On 5/5/05, Chad Perrin perrin@apotheon.com wrote:
On Thu, May 05, 2005 at 11:20:58PM -0400, Sj wrote:
Good point.
Chad Perrin wrote"
even when the "regulars" aren't involved, what's going on is actually carefully composed edits by individuals who, though a chaotic sort of collaboration, are building something as a team. These are not insects contributing intelligence to a central thinking process that produces good works...
< It's easy to lose sight of the individual contributions
Hmm. I regularly see "regulars" making careless edits, or tossing up new pages in swarming fashion. I do it myself sometimes... other editors in a different mindset inevitably come by, and start to fit the contribution into an appropriate category, style template, etc.
The canonical "swarm" edit is a very individual contribution. Someone who uploads an entire unwikified essay, or a set of references, or a two-paragraph stub about a minor historical figure.

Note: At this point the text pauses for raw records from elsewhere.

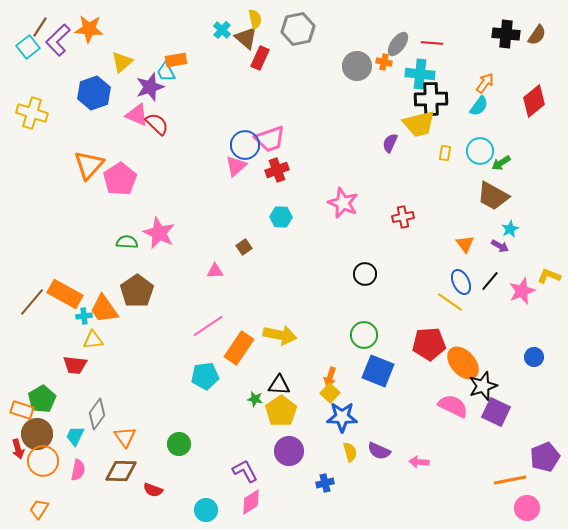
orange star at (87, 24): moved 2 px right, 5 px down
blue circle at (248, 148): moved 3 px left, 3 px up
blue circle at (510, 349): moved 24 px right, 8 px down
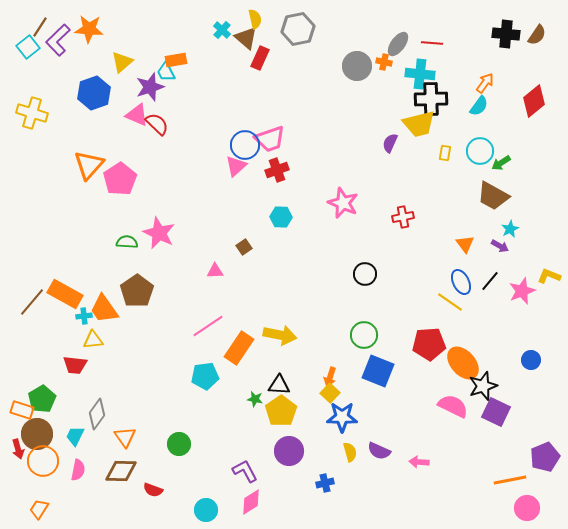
blue circle at (534, 357): moved 3 px left, 3 px down
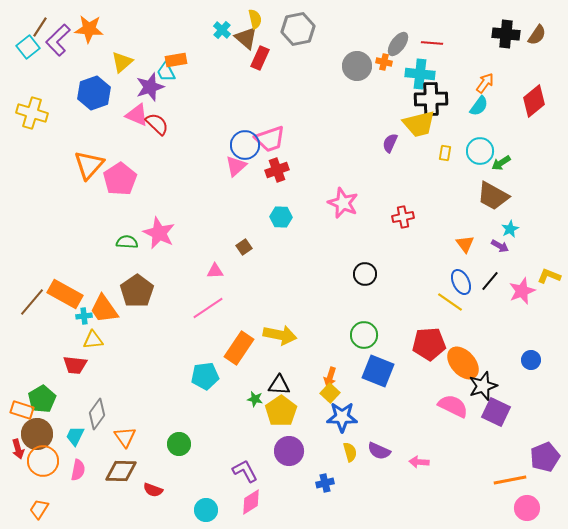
pink line at (208, 326): moved 18 px up
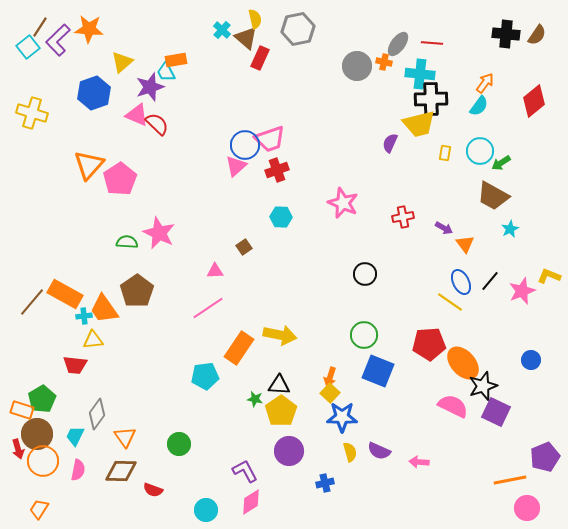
purple arrow at (500, 246): moved 56 px left, 18 px up
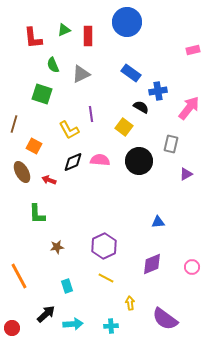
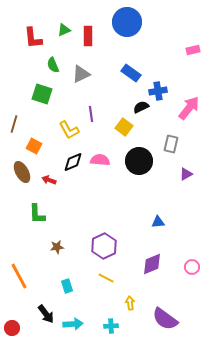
black semicircle: rotated 56 degrees counterclockwise
black arrow: rotated 96 degrees clockwise
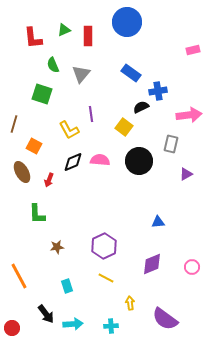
gray triangle: rotated 24 degrees counterclockwise
pink arrow: moved 7 px down; rotated 45 degrees clockwise
red arrow: rotated 88 degrees counterclockwise
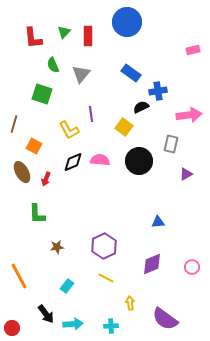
green triangle: moved 2 px down; rotated 24 degrees counterclockwise
red arrow: moved 3 px left, 1 px up
cyan rectangle: rotated 56 degrees clockwise
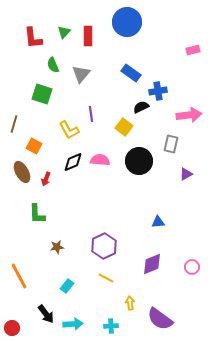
purple semicircle: moved 5 px left
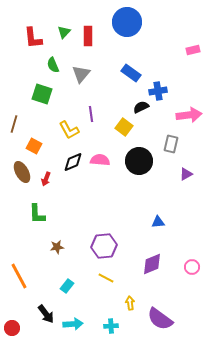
purple hexagon: rotated 20 degrees clockwise
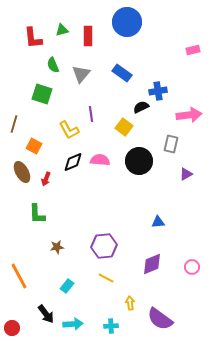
green triangle: moved 2 px left, 2 px up; rotated 32 degrees clockwise
blue rectangle: moved 9 px left
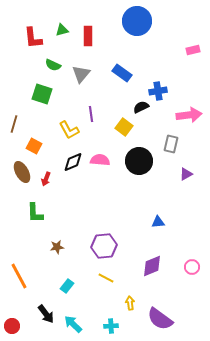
blue circle: moved 10 px right, 1 px up
green semicircle: rotated 42 degrees counterclockwise
green L-shape: moved 2 px left, 1 px up
purple diamond: moved 2 px down
cyan arrow: rotated 132 degrees counterclockwise
red circle: moved 2 px up
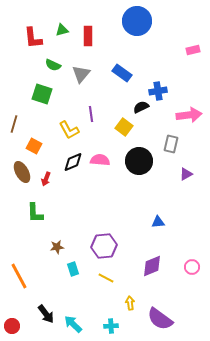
cyan rectangle: moved 6 px right, 17 px up; rotated 56 degrees counterclockwise
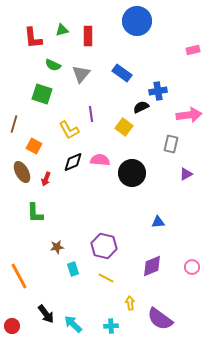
black circle: moved 7 px left, 12 px down
purple hexagon: rotated 20 degrees clockwise
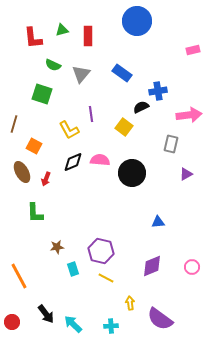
purple hexagon: moved 3 px left, 5 px down
red circle: moved 4 px up
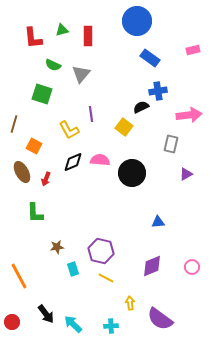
blue rectangle: moved 28 px right, 15 px up
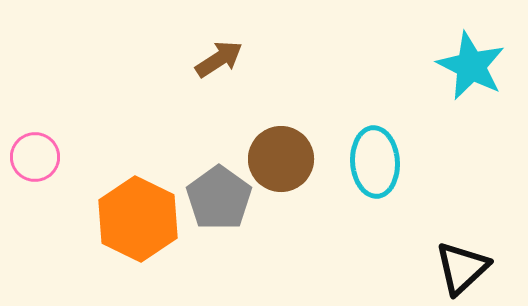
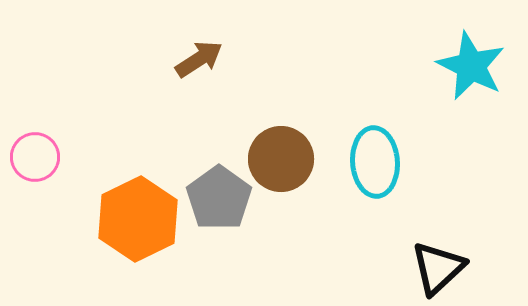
brown arrow: moved 20 px left
orange hexagon: rotated 8 degrees clockwise
black triangle: moved 24 px left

So now individualistic behavior is evidence of communal "swarm" behavior? When defined thusly, it's no wonder you see "swarm" behavior everywhere: apparently, anything that involves the action of large numbers of individuals constitutes a "swarm" if it isn't specifically inwardly contentious. I don't think such a broad definition of "swarm" behavior is particularly valuable, however, so I don't use it.
I just love semantics. There's nothing "communal" about the swarms I'm thinking of. They are defined precisely by being unconnected to other edits by coordination or other signaling (such as policy discussion, elaborate style guides, project definition, use of talk pages...)
And I don't see it everywhere; in a structured office environment, there is almost no such behavior. You rarely do things on a whim or at random, you find work that needs doing on some list of priorities, and either get assigned to do it or volunteer for it.
Finally, this concept doesn't rely on there being a large number of individuals. Would you be happier if I simply said "uncoordinated" and "coordinated" editing?